What's next for the Montreal Canadiens?

After last night’s disappointing first-round exit, the Montreal Canadiens face a long summer filled with questions. Here's a look at the big ones.

Questions abound after early playoff exit to New York Rangers

Montreal Canadiens goaltender Carey Price keeps a close eye on the puck during third period of Game 5. (Paul Chiasson/Canadian Press)

The Montreal Canadiens face a long summer filled with plenty of questions after last night's disappointing first-round exit.

"It's a bitter disappointment," Carey Price said after losing 3-1 in Game 6. "We couldn't catch a break all series. We thought we could have gone further."

The team began the season with high hopes — buoyed by a healthy Price, the newly acquired Shea Weber and Russian free agent Alex Radulov.

But after a great start that propelled them to a first-place finish in their division, they couldn't put it all together against the New York Rangers. Captain Max Pacioretty described it as a "missed opportunity."

Meanwhile, P.K. Subban's Nashville Predators swept the Chicago Blackhawks, prompting one fan to quip that the Habs were a victim of "Subbanfreude."

Jokes and bad bounces aside, the team's shortcomings — especially its inability to score goals — were laid bare in the series. Here are some of the key decisions facing the team as it enters the off-season.

Who will put the puck in the net?

Next year's team could look very different from the one that left the ice at Madison Square Garden on Saturday.

Clearly, scoring is a struggle. The Habs found the back of the net only 11 times in six games against the Rangers — a record low for the franchise in a six-game playoff series.

Given the lack of production, bringing in more goal-scoring talent will likely be a big part of any off-season shakeup.

Alex Galchenyuk, once seen as the team's solution at centre ice, began the series against the Rangers as a winger on the fourth line. (Paul Chiasson/Canadian Press)

Pacioretty, the team's leading scorer, and Alex Galchenyuk, once thought to be the team's solution to its centre-ice woes, both finished the series without a goal.

"The chances were there," Pacioretty said after the game. "I take full responsibility."

Galchenyuk is a restricted free agent this summer and there is speculation he could be on the move.

Will Carey commit long term?

Carey Price, nominated for the Vezina trophy for best goalie again this year, is due to become an unrestricted free agent next summer.

He finished the series with a sparkling .933 save percentage, allowing only 12 goals in all.
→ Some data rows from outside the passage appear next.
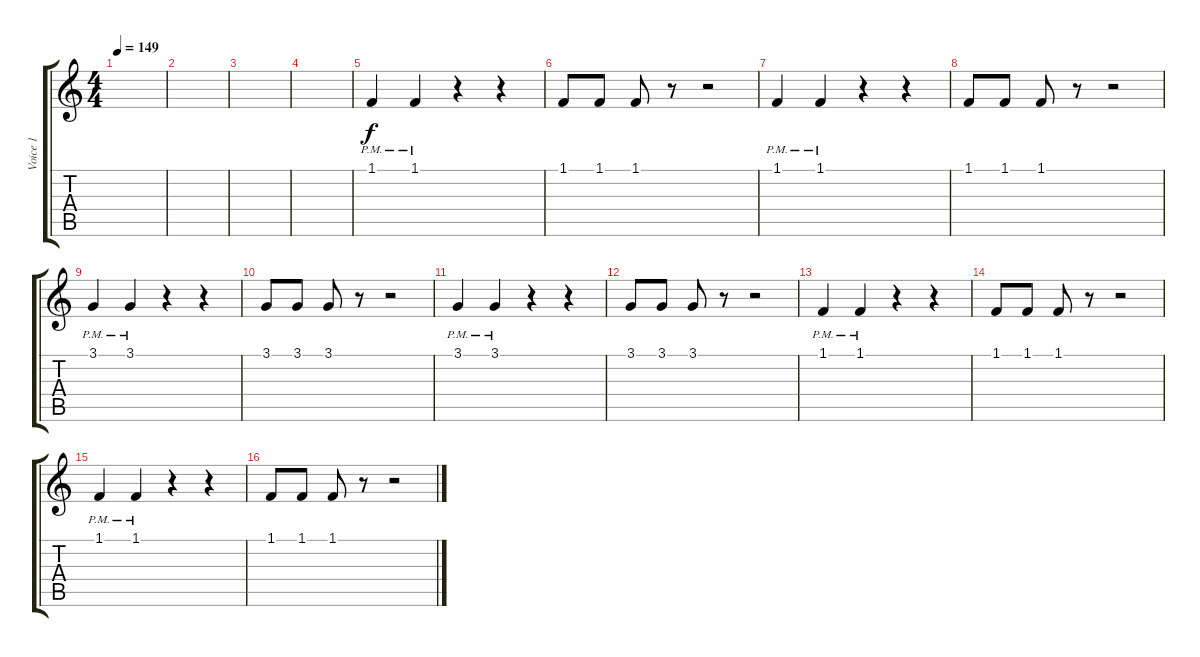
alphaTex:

\track ("Voice 1" "Voice 1") {instrument choiraahs}
\staff {score tabs}
\tuning (E4 B3 G3 D3 A2 E2) {hide}
\ts (4 4)
\tempo 149
\clef g2
\ks c
|
|
|
|
1.1{pm}.4 1.1{pm}.4 r.4 r.4 |
1.1.8 1.1.8 1.1.8 r.8 r.2 |
1.1{pm}.4 1.1{pm}.4 r.4 r.4 |
1.1.8 1.1.8 1.1.8 r.8 r.2 |
3.1{pm}.4 3.1{pm}.4 r.4 r.4 |
3.1.8 3.1.8 3.1.8 r.8 r.2 |
3.1{pm}.4 3.1{pm}.4 r.4 r.4 |
3.1.8 3.1.8 3.1.8 r.8 r.2 |
1.1{pm}.4 1.1{pm}.4 r.4 r.4 |
1.1.8 1.1.8 1.1.8 r.8 r.2 |
1.1{pm}.4 1.1{pm}.4 r.4 r.4 |
1.1.8 1.1.8 1.1.8 r.8 r.2
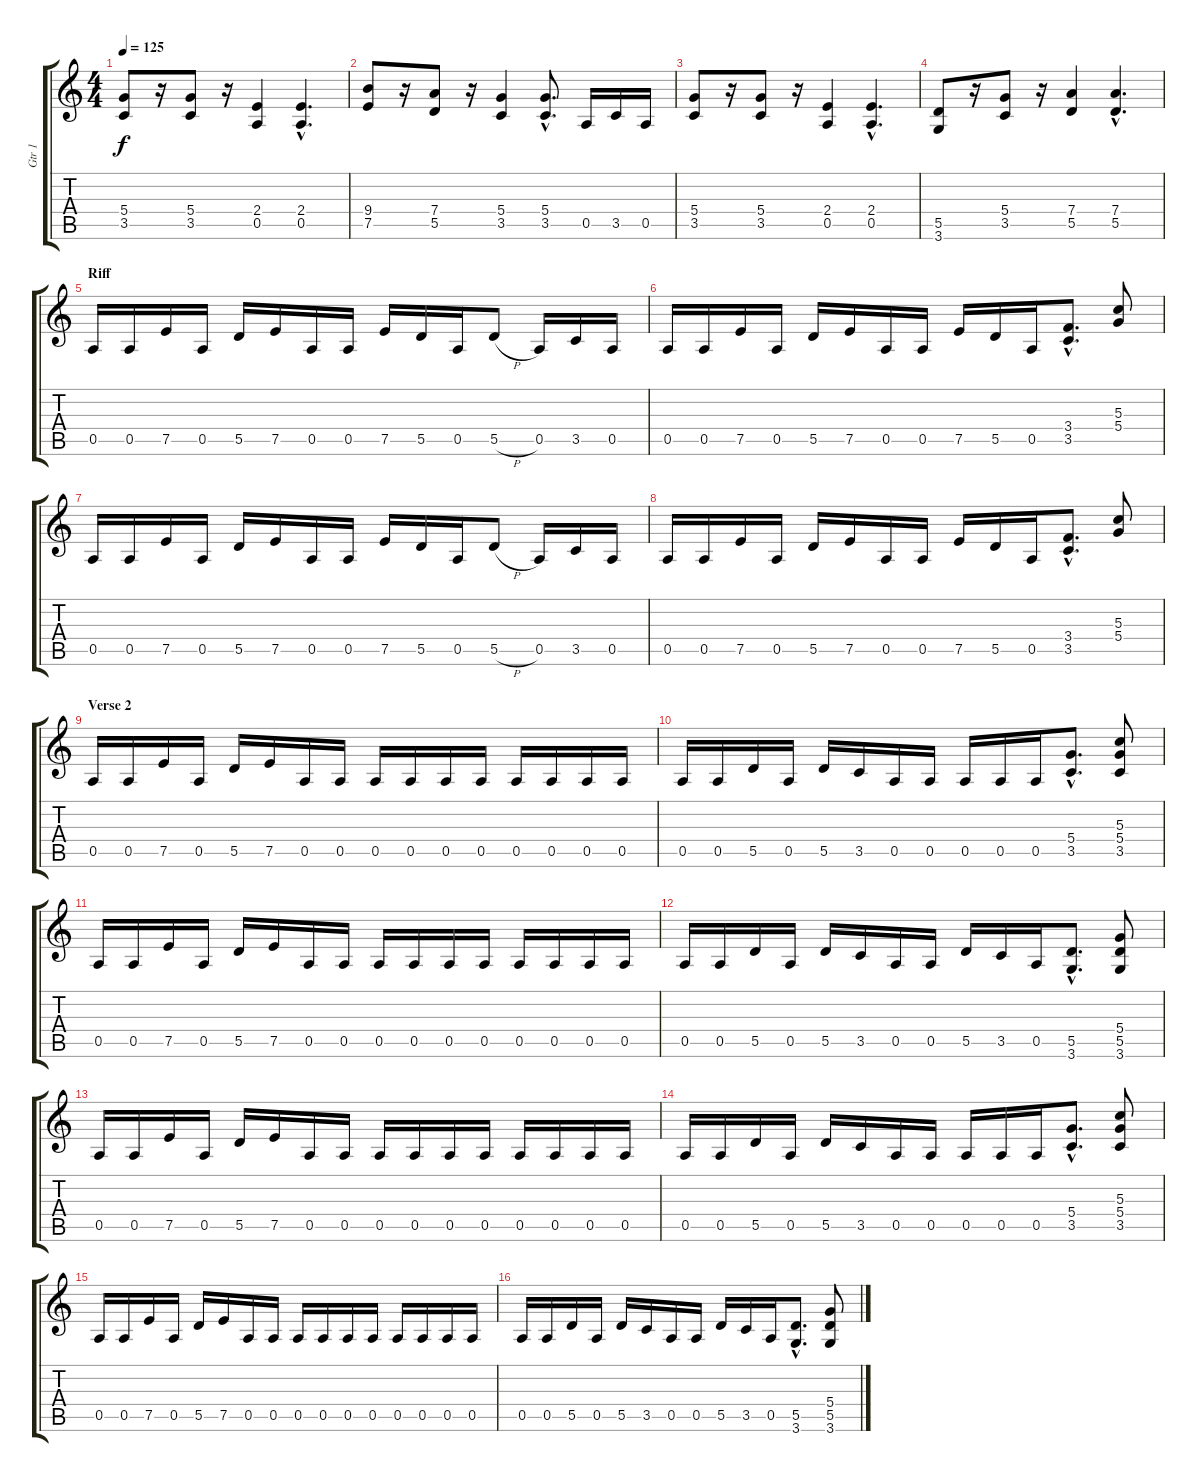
\track ("Gtr 1" "Gtr 1") {instrument distortionguitar}
\staff {score tabs}
\tuning (E4 B3 G3 D3 A2 E2) {hide}
\ts (4 4)
\tempo 125
\clef g2
\ks c
(5.4 3.5).8{dy f} r.16 (5.4 3.5).8 r.16 (2.4 0.5).4 (2.4{hac} 0.5{hac}).4{d} |
(9.4 7.5).8 r.16 (7.4 5.5).8 r.16 (5.4 3.5).4 (5.4{hac} 3.5{hac}).8{d} 0.5.16 3.5.16 0.5.16 |
(5.4 3.5).8 r.16 (5.4 3.5).8 r.16 (2.4 0.5).4 (2.4{hac} 0.5{hac}).4{d} |
(5.5 3.6).8 r.16 (5.4 3.5).8 r.16 (7.4 5.5).4 (7.4{hac} 5.5{hac}).4{d} |
\section ("" "Riff")
0.5.16 0.5.16 7.5.16 0.5.16 5.5.16 7.5.16 0.5.16 0.5.16 7.5.16 5.5.16 0.5.16 5.5{h}.8 0.5.16 3.5.16 0.5.16 |
0.5.16 0.5.16 7.5.16 0.5.16 5.5.16 7.5.16 0.5.16 0.5.16 7.5.16 5.5.16 0.5.16 (3.4{hac} 3.5{hac}).8{d} (5.3 5.4).8 |
0.5.16 0.5.16 7.5.16 0.5.16 5.5.16 7.5.16 0.5.16 0.5.16 7.5.16 5.5.16 0.5.16 5.5{h}.8 0.5.16 3.5.16 0.5.16 |
0.5.16 0.5.16 7.5.16 0.5.16 5.5.16 7.5.16 0.5.16 0.5.16 7.5.16 5.5.16 0.5.16 (3.4{hac} 3.5{hac}).8{d} (5.3 5.4).8 |
\section ("" "Verse 2")
0.5.16 0.5.16 7.5.16 0.5.16 5.5.16 7.5.16 0.5.16 0.5.16 0.5.16 0.5.16 0.5.16 0.5.16 0.5.16 0.5.16 0.5.16 0.5.16 |
0.5.16 0.5.16 5.5.16 0.5.16 5.5.16 3.5.16 0.5.16 0.5.16 0.5.16 0.5.16 0.5.16 (5.4{hac} 3.5{hac}).8{d} (5.3 5.4 3.5).8 |
0.5.16 0.5.16 7.5.16 0.5.16 5.5.16 7.5.16 0.5.16 0.5.16 0.5.16 0.5.16 0.5.16 0.5.16 0.5.16 0.5.16 0.5.16 0.5.16 |
0.5.16 0.5.16 5.5.16 0.5.16 5.5.16 3.5.16 0.5.16 0.5.16 5.5.16 3.5.16 0.5.16 (5.5{hac} 3.6{hac}).8{d} (5.4 5.5 3.6).8 |
0.5.16 0.5.16 7.5.16 0.5.16 5.5.16 7.5.16 0.5.16 0.5.16 0.5.16 0.5.16 0.5.16 0.5.16 0.5.16 0.5.16 0.5.16 0.5.16 |
0.5.16 0.5.16 5.5.16 0.5.16 5.5.16 3.5.16 0.5.16 0.5.16 0.5.16 0.5.16 0.5.16 (5.4{hac} 3.5{hac}).8{d} (5.3 5.4 3.5).8 |
0.5.16 0.5.16 7.5.16 0.5.16 5.5.16 7.5.16 0.5.16 0.5.16 0.5.16 0.5.16 0.5.16 0.5.16 0.5.16 0.5.16 0.5.16 0.5.16 |
0.5.16 0.5.16 5.5.16 0.5.16 5.5.16 3.5.16 0.5.16 0.5.16 5.5.16 3.5.16 0.5.16 (5.5{hac} 3.6{hac}).8{d} (5.4 5.5 3.6).8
That's just one more than the team in front of him could muster.

Carey Price's contract is up at the end of next season. Will he stick around? (Minas Panagiotakis/Getty Images)

Could you blame him if he's growing tired with the lack of production from his teammates?

It will be up to management to show the 29-year-old Olympic gold medal winner the team has the pieces in place to contend.

Who stays, who goes?

GM Marc Bergevin will be under pressure to make changes after the first-round collapse. But a coaching change isn't likely in the cards.

Bergevin turfed Michel Therrien in February, replacing him with Claude Julien. He inked the new coach to a massive five-year, $25-million contract.

Players, on the other hand, are sure to be on the move. The Canadiens have six unrestricted free agents and others, like under-performing defenceman Nathan Beaulieau, could be on their way out of town.

Rookie Artturi Lehkonen impressed against the Rangers. He's likely to take on a bigger role next year. (Ryan Remiorz/Canadian Press)

It's hard to imagine the team without fan favourite Alex Radulov, who came over from Russia last year, and Andrei Markov, who had another strong year despite turning 38.

But both need new contracts if they're to stay in town. Others, such as Dwight King, Andreas Martinsen and Steve Ott — all of whom joined the team at the trade deadline — may not figure in the team's future plans.

The answers to some of these questions may come tomorrow, when the players are due to meet with media and clean out their lockers at the Bell Centre.

It is likely, though, that players, coaches, managers and fans have only just begun several long months of dealing with some difficult questions.